Heredero de una dinastía emprendedora, que hizo mucho por el desarrollo económico de Galicia a lo largo del siglo pasado (que se lo pregunten al profesor Xoán Carmona Badía), Manolo Fernández controla la gestión de Pescanova desde 1978, en su condición de accionista mayoritario, a la que acaba de renunciar en una sospechosa maniobra de venta de participaciones que llevó a cabo justo antes de declarar el preconcurso de acreedores. Se trata de un personaje discreto, nada ostentoso, amigo de sus amigos que, poniendo por delante el interés de la compañía, ha sido capaz de entenderse con poderes políticos, económicos e incluso mediáticos de toda clase y condición. Solo en una ocasión, que se recuerde, chocó con una administración, la Xunta bipartita de PSOE y Bloque. Touriño le impidió ubicar una piscifactoría en A Costa da Morte, que por despecho acabó instalando en Mira, en el norte de Portugal y, que por cierto, ha sido uno de sus más serios tropiezos.

Fernández de Sousa-Faro mantuvo de siempre estrechas relaciones personales y corporativas con José Luis Méndez y Julio Fernández Gayoso, los superpoderosos ejecutivos a quienes se responsabiliza del desastre financiero que dejó a Galicia sin sus cajas de ahorros. Todo apunta a que el gran patrón de Pescanova no tardará en verse en una situación de repudio social y en pasar por un infierno similar al que padecen sus dos grandes amigos banqueros. El descenso a los infiernos será en su caso más duro si cabe, porque en la caída arrastra uno de los emblemas más sensibles de la Galicia innovadora y creativa, destacado símbolo del galleguismo empresarial, inspirado en figuras tan referenciales como la de Valentín Paz-Andrade. Un baldón imperdonable en alguien que se arropó alguna vez en banderas patrióticas.
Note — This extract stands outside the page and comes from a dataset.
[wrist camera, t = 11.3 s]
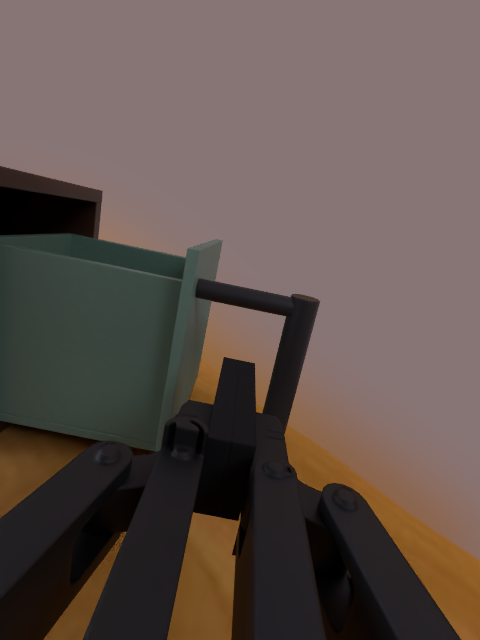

Que Galicia pierda Pescanova será algo que se reprochará para siempre a los hijos de los fundadores, si bien todavía cabe confiar en que el desastre no sea completo y al menos se salve la empresa, con su capacidad de generar riqueza y sus miles de empleos. Casi lo de menos sería que, como Fenosa, cayera en manos catalanas, porque de Cataluña vinieron las sagas familiares que industrializaron la pesca tradicional e impulsaron definitivamente hacia la modernidad y el desarrollo la fachada de la comunidad gallega que mira al mar.